「看板に偽りあり」はなぜ繰り返されるのか?(後編)

画像: MIKI Yoshihito

2013.11.12

経営・マネジメント

「看板に偽りあり」はなぜ繰り返されるのか?(後編)

日沖 博道
パスファインダーズ株式会社 代表取締役 社長

外食産業や有名ホテルの偽装表示だけではない。冷蔵・冷凍輸送のはずが常温になっていたヤマトの「クール宅急便」。事件の本質は組織としての怠慢とコンプライアンス問題である。本来、こんな話題とは縁がない企業のはずであるのに、どうしたことか。

実はクール宅急便をめぐるこうした「常温輸送」問題は過去にも生じていた。そのため2012年に、ヤマトでは社長直轄でクール宅急便の品質改善のための部署を新設、改善策を施している。

中元シーズン前のこの5月からはクール宅急便品質向上期間を実施。クール宅急便機材の充足や現場社員の意識向上を全国で働き掛けていたという。

同社では今回の問題を受けて、すべての施設、営業所に対して再度ルールを徹底させるほか、より精度の高い調査を実施し、11月中に抜本的な改善策を策定するとしている。

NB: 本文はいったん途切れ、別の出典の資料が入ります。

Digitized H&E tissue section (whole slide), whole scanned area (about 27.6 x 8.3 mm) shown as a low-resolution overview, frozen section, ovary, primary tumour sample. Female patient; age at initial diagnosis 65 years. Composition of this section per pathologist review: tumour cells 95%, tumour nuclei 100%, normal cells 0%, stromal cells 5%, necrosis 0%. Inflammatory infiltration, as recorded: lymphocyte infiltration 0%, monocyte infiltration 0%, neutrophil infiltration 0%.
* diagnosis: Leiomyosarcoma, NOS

つまり会社は懸命にクール宅急便の品質改善やルール順守を呼び掛けていたが、一部の意識の低い営業所やドライバー個人がルールを破ったのだ、とヤマトの本社は言いたいようだ。

しかし事はそれほど単純ではないのではないか。

多忙な営業所現場からは、本社の決めた規定や作業手順が現場の実態に合っていないとの声も聞く。

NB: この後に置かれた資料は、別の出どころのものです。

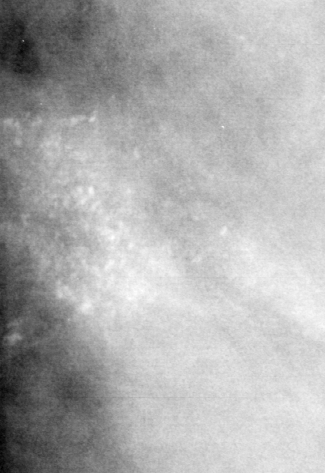
Cropped region of a digitized screen-film mammogram centred on a radiologist-marked abnormality; left breast; CC view.
Marked abnormality: calcifications, morphology pleomorphic, distribution clustered; BI-RADS assessment category 4; subtlety rating 3 on a 1 (subtle) to 5 (obvious) scale; pathology (as recorded): malignant.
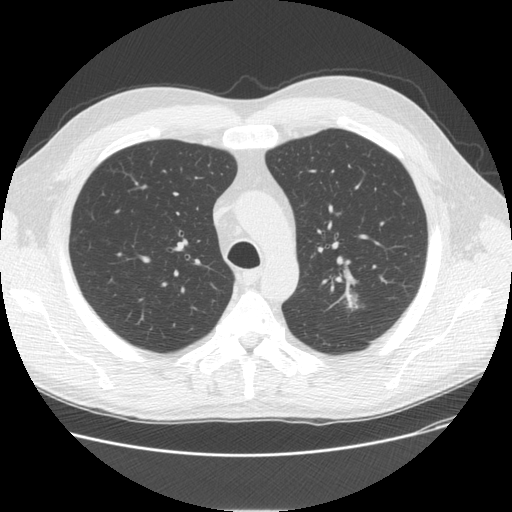
Low-dose screening chest CT, axial slice. Third screening round (two years after baseline). Lung window (W 1500 / L -600 HU). 2.5 mm slice thickness. Male participant, aged 57 years at enrolment.
- Lesion marked by an expert reader, bounding box [x1, y1, x2, y2] px = [322, 283, 375, 321].
- Screening reader's record for this exam (one nodule recorded; not confirmed to be the boxed lesion): non-calcified nodule or mass ≥4 mm, left upper lobe, 17 × 13 mm, spiculated (stellate) margins, mixed attenuation, pre-existing on the prior screen: yes; interval growth: yes.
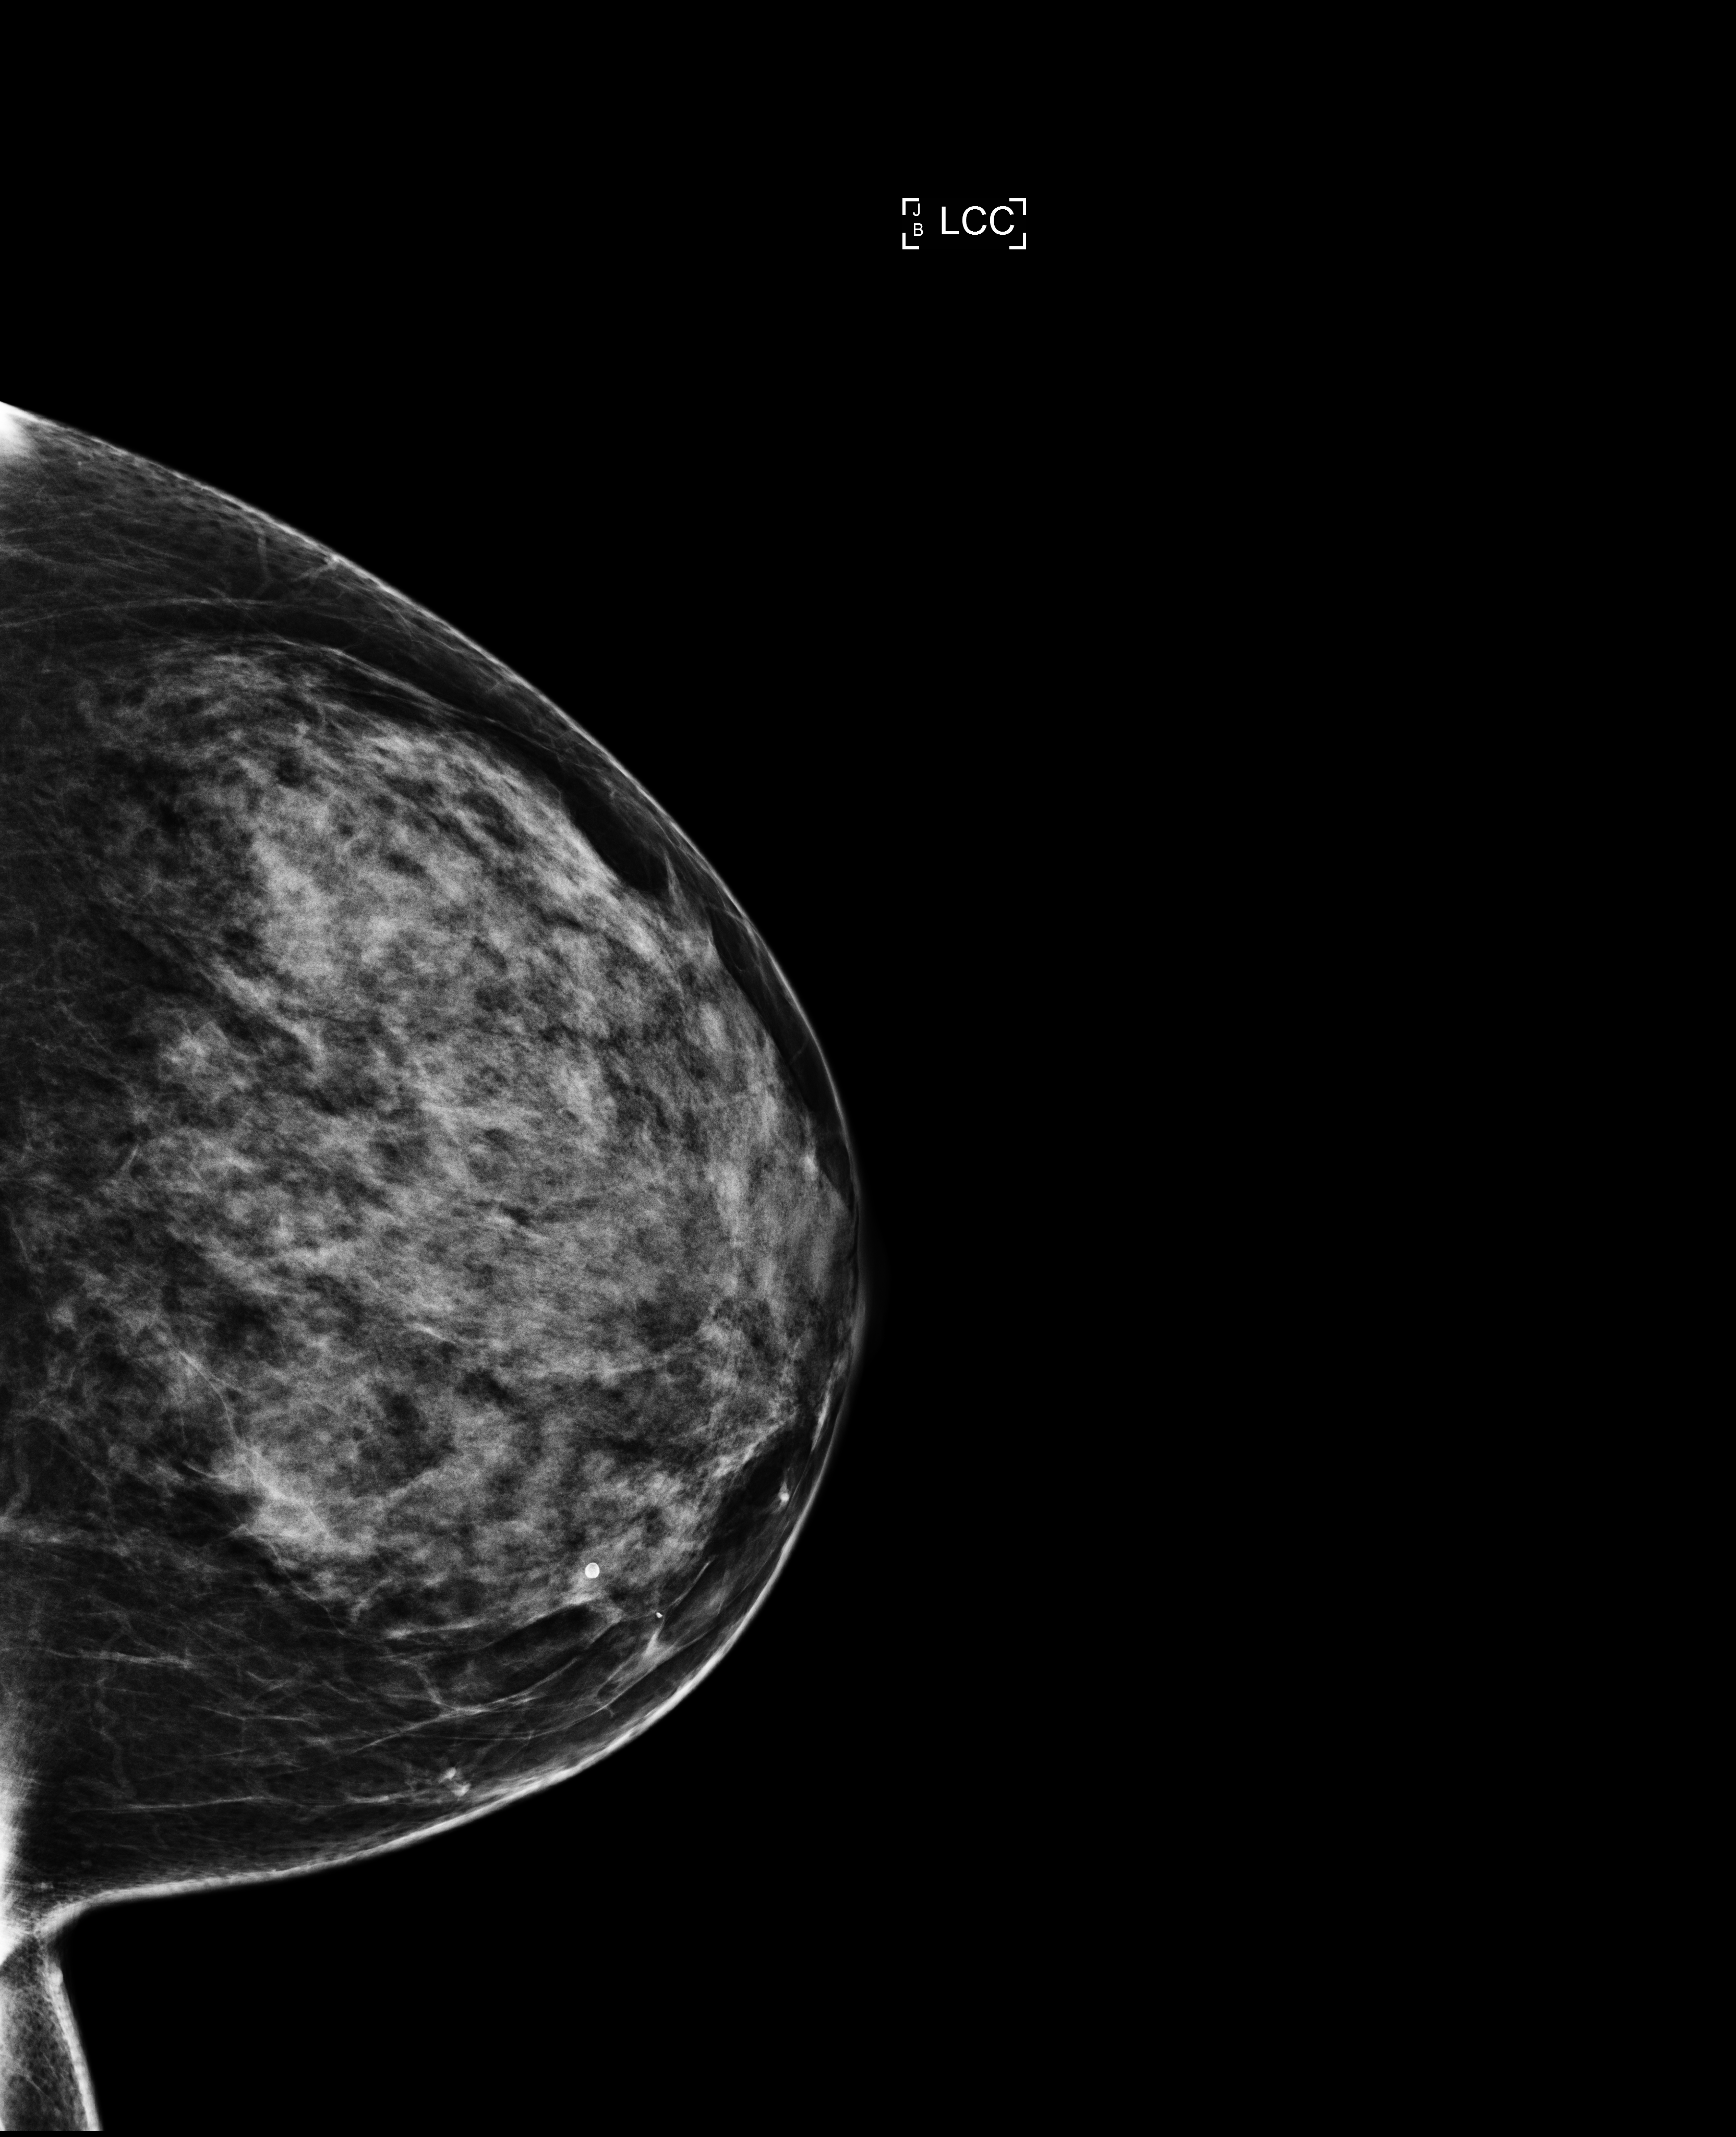
Screening examination, compressed breast thickness 60 mm. Patient aged 42 years (female).
Image type: full-field digital mammogram. Breast: left. Projection: CC view.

いちいち扉を閉めていたら仕事にならない、ということなら、クール宅急便は営業所でなく、しっかりと冷凍・冷蔵機能のある大きな施設で仕分けしなければいけない。事実、後発である佐川の飛脚クール便はニチレイロジグループと組んで、そうしている。

「クール」の上乗せ料金(210~610円)を取っているのだから、ヤマトを信頼して指定している通販業者等や、上乗せ料金を支払ってくれるお客に対し、約束したサービスレベルを保証する義務をヤマトは負っている。

きちんと現場の実態を把握し、業務のあり方を見直さねばならない。報道で糾弾されるまでこれをおろそかにしてきたという点で、本件の問題の本質は「組織としての怠慢」である。

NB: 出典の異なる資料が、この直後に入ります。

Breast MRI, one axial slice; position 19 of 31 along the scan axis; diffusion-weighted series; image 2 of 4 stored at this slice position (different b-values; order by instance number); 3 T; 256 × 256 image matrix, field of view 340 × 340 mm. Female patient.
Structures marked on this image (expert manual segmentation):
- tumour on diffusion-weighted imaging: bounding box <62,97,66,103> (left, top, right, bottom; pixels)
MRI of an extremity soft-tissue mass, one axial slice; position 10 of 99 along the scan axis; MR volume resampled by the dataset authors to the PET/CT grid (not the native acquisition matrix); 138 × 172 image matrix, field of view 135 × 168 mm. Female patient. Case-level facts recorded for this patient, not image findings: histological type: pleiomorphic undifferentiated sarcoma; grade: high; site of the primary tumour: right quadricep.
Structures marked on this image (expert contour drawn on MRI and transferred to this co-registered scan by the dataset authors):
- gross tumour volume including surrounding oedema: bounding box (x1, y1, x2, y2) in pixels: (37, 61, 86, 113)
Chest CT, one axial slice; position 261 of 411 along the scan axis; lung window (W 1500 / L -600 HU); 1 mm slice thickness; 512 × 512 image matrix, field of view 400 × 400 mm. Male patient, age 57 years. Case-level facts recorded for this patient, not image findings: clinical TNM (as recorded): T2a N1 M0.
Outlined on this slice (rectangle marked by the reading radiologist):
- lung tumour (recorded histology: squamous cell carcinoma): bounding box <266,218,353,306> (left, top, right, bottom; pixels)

さらに微妙な点もある。今回の「常温仕分け」問題は、そもそも内部告発により発覚した。ヤマト運輸関係者が朝日新聞社に現場のルール違反の実態を知らせる映像を提供したのである。

その意味することは何か。保冷材や機材が不足するために日常的にルール逸脱が起きていることを、現場の心ある人が本社に訴えていたが、なかなか改善されなかったのではないか。そのためショック療法としてあえて内部告発に踏み切ったのではないか。小生にはそう思える。

メニューの偽装表示は実態よりも良く見せようという「偽装」であり、クールの常温輸送は約束を果たせないという「能力不足」であり、悪質さの度合いは違う。

しかしいずれも顧客の信頼を日常的に裏切っていたことは同じで、その実態を知りながら営業を続けていた現場はコンプライアンス違反である。

しかし、もし本社サイドが実態を知りながら現場に咎(とが)を全部押し付けようとしているのなら、その罪はさらに重い。

昨年末に「二度と繰り返しません」と言っておいて抜本的対策が打たれていなかったこと、報道されることが明らかになるまで非を認めないこと、そこにヤマト本社の「変質」の臭いを感じざるを得ない。

暗黒大陸と呼ばれた物流業界において独自の顧客目線で新境地を開いてきた、尊敬すべき企業だったはずのヤマトがどう対応するのか、注目したい。